▶ [Exercise prompt]
Quote, without any change, the line that contains "Deze technologieën kunnen" and all lines that follow it to the end of the data below.

▶ [Excerpts from a dataset]
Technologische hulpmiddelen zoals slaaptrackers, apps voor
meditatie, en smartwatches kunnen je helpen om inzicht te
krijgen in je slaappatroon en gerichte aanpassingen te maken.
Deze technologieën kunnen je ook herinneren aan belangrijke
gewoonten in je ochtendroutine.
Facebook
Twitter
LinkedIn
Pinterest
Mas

▶ [Output for this exercise]
Deze technologieën kunnen je ook herinneren aan belangrijke
gewoonten in je ochtendroutine.
Facebook
Twitter
LinkedIn
Pinterest
Mas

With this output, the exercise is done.